Inaugurating the initiative at a government senior secondary school in Kumbakonam earlier this week, School Education Minister Anbil Mahesh Poyyamozhi said the Covid-19 pandemic had left a deep impact in the minds of children. “The government had launched counseling programs to improve their mental health. The films screened under the initiative will have a central message on social themes and life values,” he said. The festival kicked off on July 6 with the screening of legendary actor-filmmaker Charlie Chaplin’s 1921 film The Kid.

“We have identified nearly 13,000 schools (colleges, high schools and high schools). The kids who provide the best commentary will be shortlisted and then have the opportunity to interact with big names in the film industry. Fifteen children will be identified as the best film critics and will have the chance to participate in children’s film festivals taking place abroad,” he said.

As well as giving kids a broad preview of the film before the screening, there will also be discussions, a feedback session and a quiz segment (with a prize for the best team) after the screening. “It’s like giving some kind of encouragement to students, we can’t say that change will happen among students overnight, it will take time, but it’s a starting point for better things to come. come,” Poyyamozhi added.

The Department of Education plans to develop a proprietary app called the “Silver Screen App” to capture children’s post-screening comments and observations and document the impact of films on students.

“Screening is a matter of culture. I have not heard of any other state doing an initiative like this. He has a goal. The state believes that the whole way we think about learning needs to be expanded. These are not extracurricular activities, they are just as much curricular. People talk about skills in the 21st century, the ones you can actually develop by watching movies. For kids, seeing movies every month at school is a big thing. The teachers are also happy to be able to interact with the children.

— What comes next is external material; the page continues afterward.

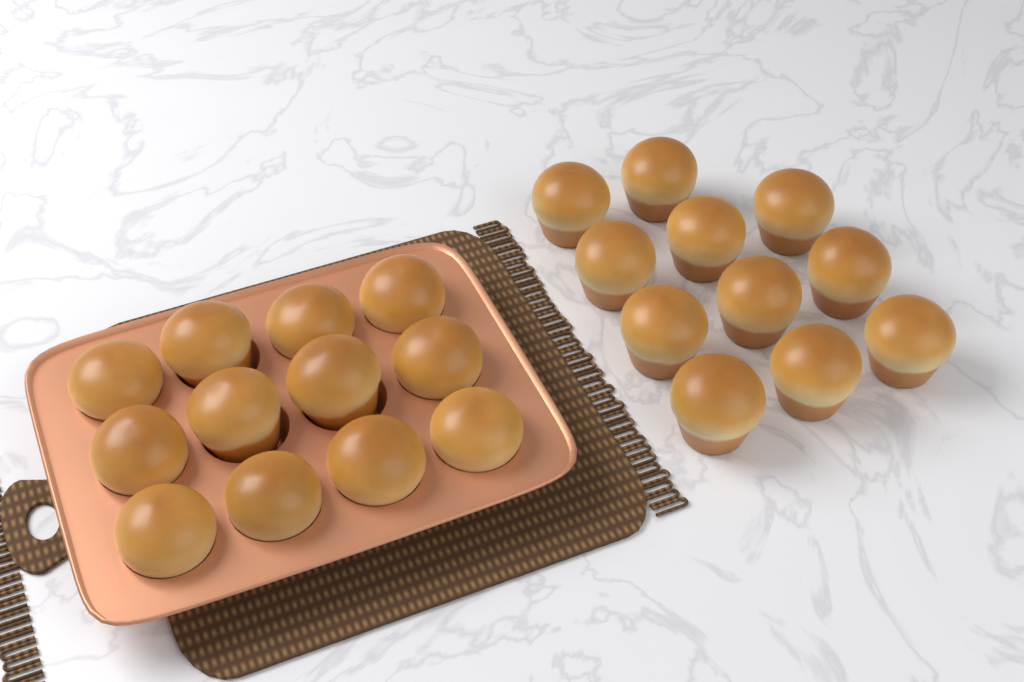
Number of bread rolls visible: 23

The ecosystem changes when everyone sits together and watches a movie, it strengthens the bond between teachers and students, so it’s not just a movie screening, a lot of messages are spread by one action, it’s about how the state views self-learning,” said an IAS officer involved in the initiative.

“The idea of ​​a film is to communicate, it helps children observe and learn, it doesn’t necessarily need to have a language and that’s why we started with Charlie Chaplin’s film. We plan to screen Iranian, Assamese and even our Tamil films once a month,” she noted.

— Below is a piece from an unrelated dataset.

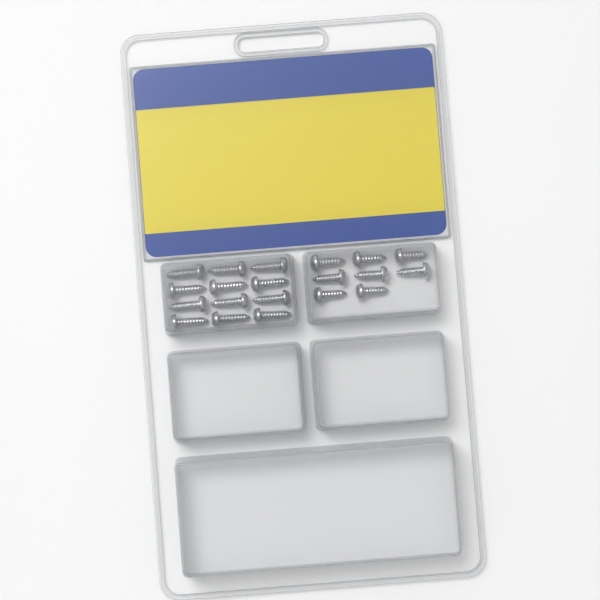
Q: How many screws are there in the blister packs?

Organizers said the challenge is to get films that are not copyrighted. “If you show the films in about 10 to 15 schools, that’s not a problem, but here we show it in more than 13,000 schools. Our idea is to get films that don’t have problems” The government plans to gradually expand the initiative to cover children in private and government-subsidized schools, an official said.

Schools can form their own clubs with the support of a head teacher who can help them access other films and by inviting resource people like writers, poets, filmmakers for interaction.

Organizers added that in the final month of the festival, children will be invited to Chennai for a week-long event showcasing some of the best children’s films from around the world.

Speaking to indianexpress.com, Kumbakonam MP G Anbalagan said they expected good reception for the initiative. “In the past, teachers explained concepts using porul (things), now they explain things using phones. We live in a world dominated by technology, classes are delivered via smartphones, so to engage students, films that have comedic scenes as well as those that offer moral values ​​are screened as part of the festival,” a- he declared.